Source excerpt
I will be there around 7ish to insure AK is not "pay-lake'in" my chummed spot...lol


----------



## crappielooker

dood..dont worry about it...i'll take my sweet time gettin there tomorrow..


----------



## TimJC

I'm leaving from Cincy now. I should still be there at sunrise (gotta get gas, coffee & money).


----------



## RiverRat

Well since noone else has posted yet.....

I arrived at COSI at 6:30am and was the first to arrive(yes i finally beat AK to an event..lol). About 20 mins later Ak shows up, i was just sitting up my rods.
I probably got the first fish around 7:30am, a small low single digit fish, but a start.
TimJC showed up around day break, followed by Phil, CW & Catking and our South African gentleman and his 2 boys(sorry i can never seem to remember his name?)...then Sean, John & his son..then Shawn showed up.
I got some other single digit fish and im sure Tim got one not long after he set up and got rods in the water.
My buddy Jake showed and fished next to me and started to kick my butt on MY baits, My method mix fished over MY chum...geez!..lol
I think his big fish went 17 lbs.
The bite was on and off all through out the morning, but slowed down a LOT in the afternoon. I did manage 2 nice fish with the first going 16 lbs then another at 18lbs...we got a lot of hits, but 1/2 of them were lost to unseen snags.
I know together Jake & I lost atleast 12 rigs(maybe more)...man!

Bill showed up also in the afternoon times, good to see ya again Bill.
Also my other Fishing partner Dave showed up late afternoon to see what was happening...both of these guys will be joining CAG this winter as they see just how much fun we all have.

Well i wish i could report that everyone caught loads of fish and the bite lasted all day, but it was not to happen...I think Jake & I ended up with around 10 fish total....Tim caught one, Our friends from S. A. caught a few and CW got into a few too.....and not to forget Sean's Ultra Light carp that ended up being hand-lined in..lol...only you Sean  .

Well was great to see the Ohio guys once more before the cold sets in and puts an end to another season of Fish-Ins...i had a blast this year at the events i could attend....as always, great to spend bank time with great guys, no matter what the fishings like.

Exercise materials
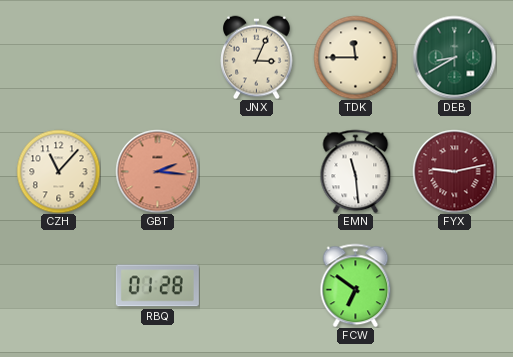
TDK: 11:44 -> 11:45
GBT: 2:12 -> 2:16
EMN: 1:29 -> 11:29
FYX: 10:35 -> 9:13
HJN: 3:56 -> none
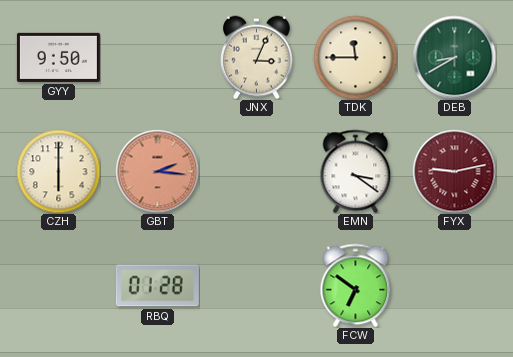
GYY: none -> 9:50
CZH: 11:07 -> 6:00
EMN: 11:29 -> 3:21
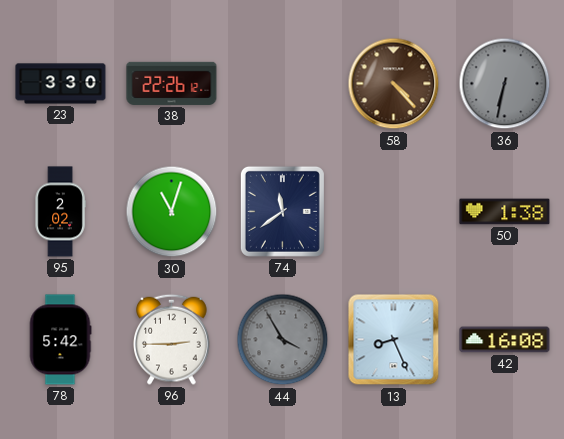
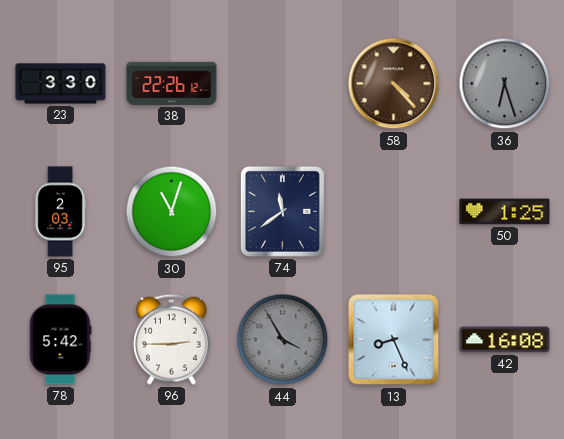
36: 6:32 -> 6:27
95: 2:02 -> 2:03
50: 1:38 -> 1:25
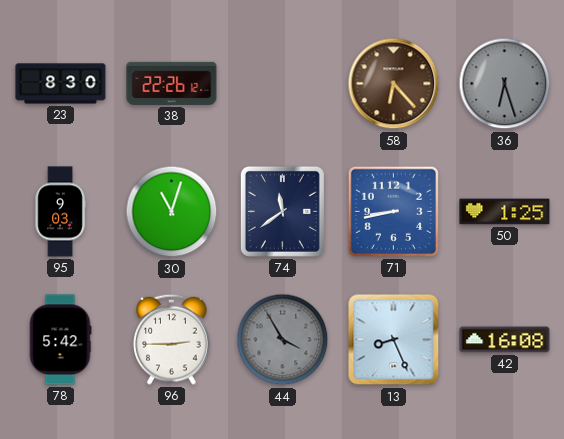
23: 3:30 -> 8:30
58: 4:23 -> 6:23
95: 2:03 -> 9:03
71: none -> 8:43
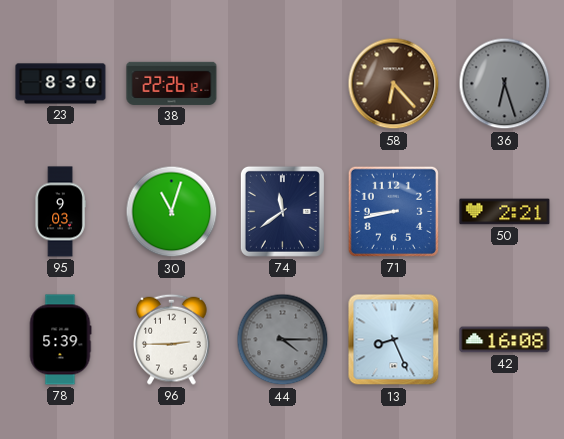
50: 1:25 -> 2:21
78: 5:42 -> 5:39
44: 3:55 -> 4:15
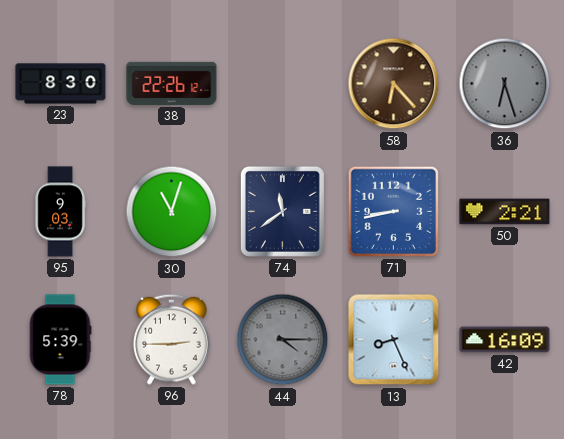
42: 16:08 -> 16:09
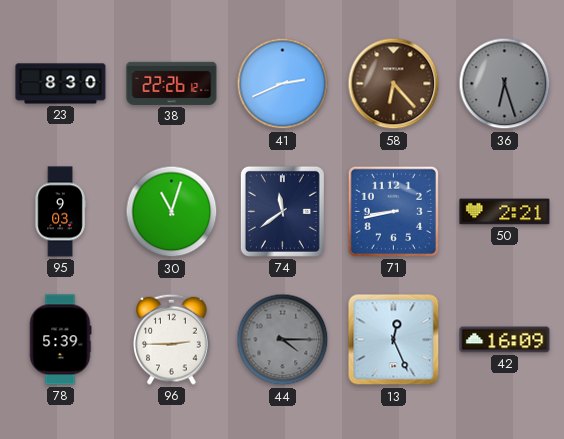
41: none -> 2:41
13: 8:26 -> 12:26
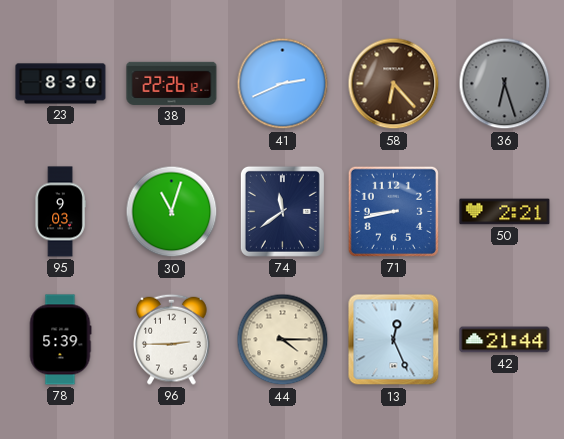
44 dial: grey -> cream
42: 16:09 -> 21:44
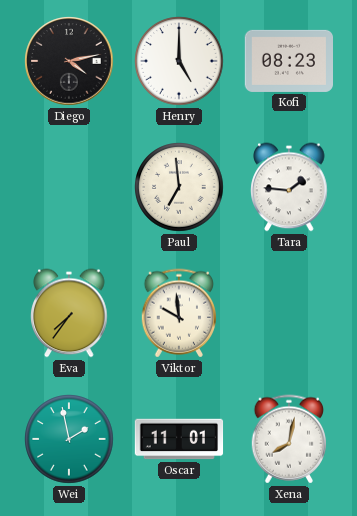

Work to complete
(a) Set down, word for word, the part of the records that opens with the line containing "42: 16:08 -> 16:09" and closes with the last line of the records, leaving out the picture lines.
(b) Extend the forum thread about the fish-in at COSI, picking up from where it stops.

Responses for each task
(a)
42: 16:08 -> 16:09
41: none -> 2:41
13: 8:26 -> 12:26
44 dial: grey -> cream
42: 16:09 -> 21:44

(b)
Shawn, THANKS A TON for the "freebies", they will be widely used(caught my last 2 fish on those feeders)..thanks again.



And oh yea, first ever gathering that i sat close to AK and was not HIS "net boy", this time he was our net boy and did a great job(joke'in buddy..just joke'in    )....also i think Ak went fishless for the first time...hehehe..good luck out on the Ohio river buddy.

Scott

I closed the session with a run at the end as the sun set...but lost it to logs along the bank.....man!


----------



## catking

It was a great day to be out enjoying the scenes of downtown Columbus and being with good people. I enjoyed the day and it was good to see some old friends again. Hook,Line&Sinker (Bill) showed up in the afternoon. Hadn't seen him for ages, same with Johnstown John. Thier was a comical minute that needs to be said. Miso Ohio had a carp spool his ultra light rod, and when he made it to his rod he grabbed the line as it was heading out to sea  . With the help of John and his son, they proceeded to try and tie the line back on the reel. What a freakin sight!!! I wished I had it on video  But the FINALLY succeeded, and a carp of around 7-8 pounds was finally banked. Thanks tpet for getting this together, and thanks for the carpin baits and supplies  . Great Time guys!!!............. CATKING


----------



## RiverRat

Only Picture i have of the day, my biggest at 18 lbs.
I think Sean took some also, he'll post them hopefully.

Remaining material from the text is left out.